Description of the task –
Reproduce exactly the lines from the start of the records through the line containing "Housing in New York", both included. Leave the pictures out.

Data provided –
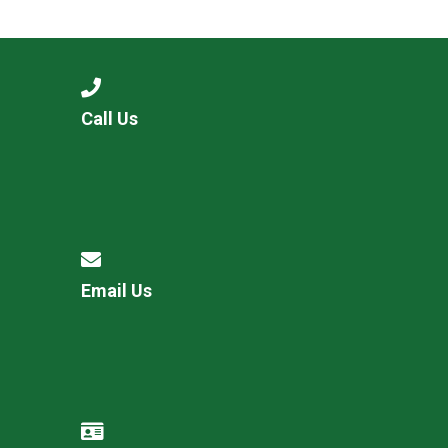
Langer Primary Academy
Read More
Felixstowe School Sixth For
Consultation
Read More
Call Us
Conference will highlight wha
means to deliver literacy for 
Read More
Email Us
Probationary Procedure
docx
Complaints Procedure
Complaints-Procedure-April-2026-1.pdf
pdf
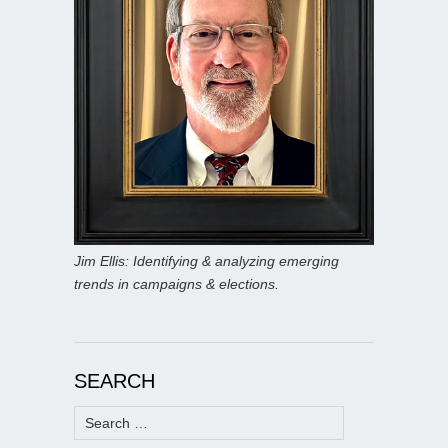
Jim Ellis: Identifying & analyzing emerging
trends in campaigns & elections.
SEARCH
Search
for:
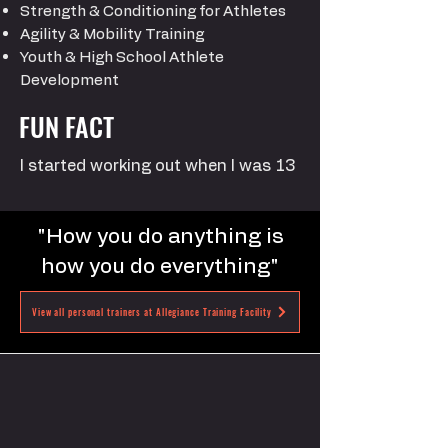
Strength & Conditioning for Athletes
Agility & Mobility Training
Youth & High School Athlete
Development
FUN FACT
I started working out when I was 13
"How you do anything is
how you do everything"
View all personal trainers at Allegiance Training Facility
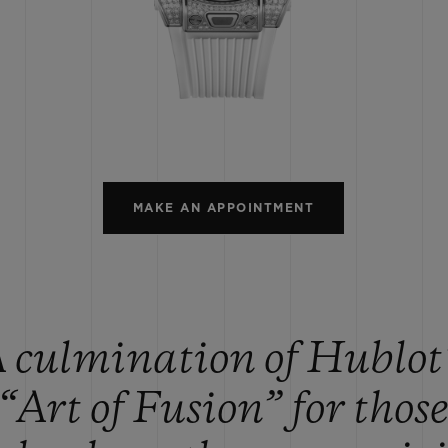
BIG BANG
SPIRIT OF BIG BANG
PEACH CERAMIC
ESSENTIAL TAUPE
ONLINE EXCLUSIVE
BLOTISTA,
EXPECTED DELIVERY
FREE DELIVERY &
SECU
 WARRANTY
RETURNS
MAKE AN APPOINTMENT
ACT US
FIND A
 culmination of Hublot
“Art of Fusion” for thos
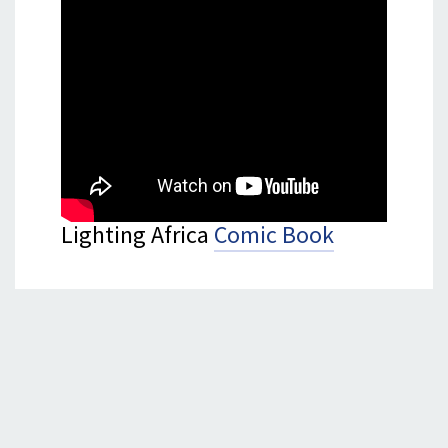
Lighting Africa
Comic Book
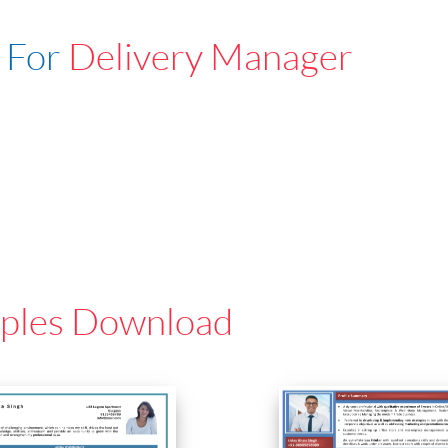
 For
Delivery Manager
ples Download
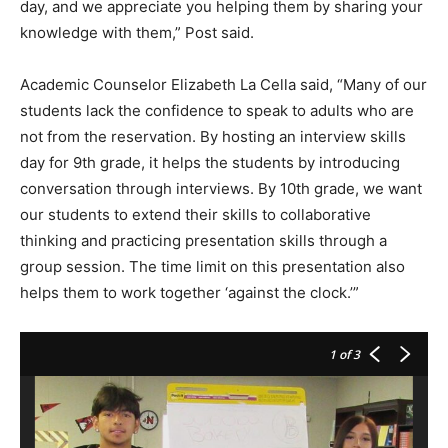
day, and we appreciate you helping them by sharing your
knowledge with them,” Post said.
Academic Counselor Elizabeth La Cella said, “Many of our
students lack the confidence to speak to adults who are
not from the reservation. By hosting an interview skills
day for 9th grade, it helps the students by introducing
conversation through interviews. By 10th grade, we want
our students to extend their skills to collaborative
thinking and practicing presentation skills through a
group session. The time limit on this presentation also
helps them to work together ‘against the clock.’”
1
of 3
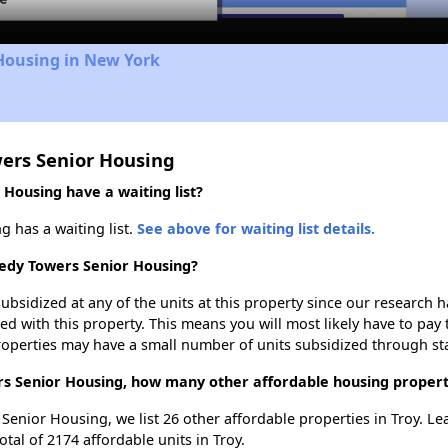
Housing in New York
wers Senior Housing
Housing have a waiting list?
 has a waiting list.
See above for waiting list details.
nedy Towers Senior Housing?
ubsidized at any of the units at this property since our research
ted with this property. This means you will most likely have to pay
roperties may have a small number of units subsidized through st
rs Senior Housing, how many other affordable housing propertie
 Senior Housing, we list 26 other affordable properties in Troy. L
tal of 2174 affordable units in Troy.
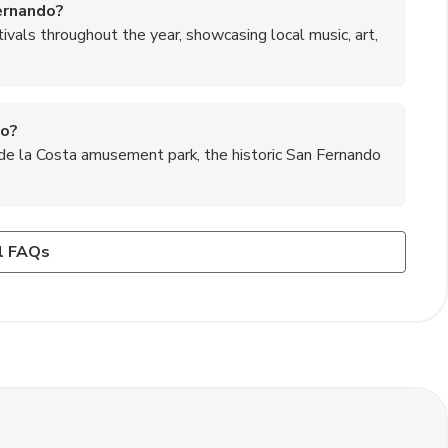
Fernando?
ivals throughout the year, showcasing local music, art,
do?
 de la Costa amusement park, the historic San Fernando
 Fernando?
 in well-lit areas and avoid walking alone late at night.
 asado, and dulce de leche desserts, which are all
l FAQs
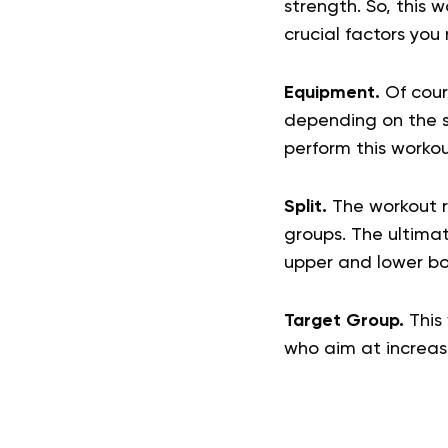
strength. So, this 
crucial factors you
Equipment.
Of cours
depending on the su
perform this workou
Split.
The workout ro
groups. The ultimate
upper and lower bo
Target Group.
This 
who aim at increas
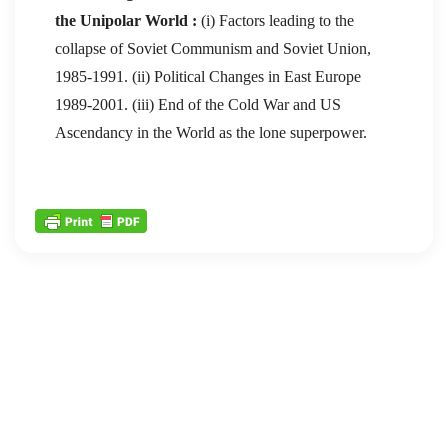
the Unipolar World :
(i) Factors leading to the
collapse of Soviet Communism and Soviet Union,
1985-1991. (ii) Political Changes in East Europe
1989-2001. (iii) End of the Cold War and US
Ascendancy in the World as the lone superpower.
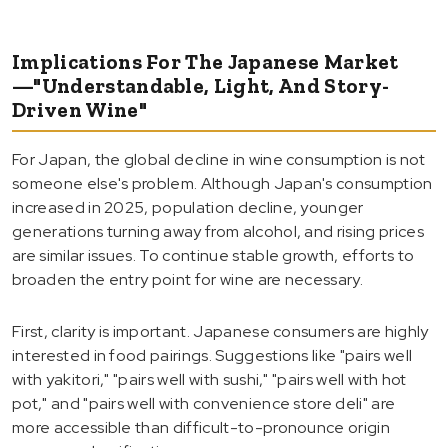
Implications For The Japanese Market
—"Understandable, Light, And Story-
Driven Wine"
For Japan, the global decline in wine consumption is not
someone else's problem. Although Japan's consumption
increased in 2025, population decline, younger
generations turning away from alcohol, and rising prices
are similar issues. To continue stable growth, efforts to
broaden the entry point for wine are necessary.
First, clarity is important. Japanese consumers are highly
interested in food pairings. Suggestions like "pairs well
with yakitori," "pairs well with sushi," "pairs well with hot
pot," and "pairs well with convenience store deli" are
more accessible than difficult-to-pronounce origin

Answer to this problem –
Langer Primary Academy
Read More
Felixstowe School Sixth For
Consultation
Read More
Call Us
Conference will highlight wha
means to deliver literacy for 
Read More
Email Us
Probationary Procedure
docx
Complaints Procedure
Complaints-Procedure-April-2026-1.pdf
pdf
Jim Ellis: Identifying & analyzing emerging
trends in campaigns & elections.
SEARCH
Search
for:
Strength & Conditioning for Athletes
Agility & Mobility Training
Youth & High School Athlete
Development
FUN FACT
I started working out when I was 13
"How you do anything is
how you do everything"
View all personal trainers at Allegiance Training Facility
BIG BANG
SPIRIT OF BIG BANG
PEACH CERAMIC
ESSENTIAL TAUPE
ONLINE EXCLUSIVE
BLOTISTA,
EXPECTED DELIVERY
FREE DELIVERY &
SECU
 WARRANTY
RETURNS
MAKE AN APPOINTMENT
ACT US
FIND A
 culmination of Hublot
“Art of Fusion” for thos
Lighting Africa
Comic Book
 For
Delivery Manager
ples Download
day, and we appreciate you helping them by sharing your
knowledge with them,” Post said.
Academic Counselor Elizabeth La Cella said, “Many of our
students lack the confidence to speak to adults who are
not from the reservation. By hosting an interview skills
day for 9th grade, it helps the students by introducing
conversation through interviews. By 10th grade, we want
our students to extend their skills to collaborative
thinking and practicing presentation skills through a
group session. The time limit on this presentation also
helps them to work together ‘against the clock.’”
1
of 3
Housing in New York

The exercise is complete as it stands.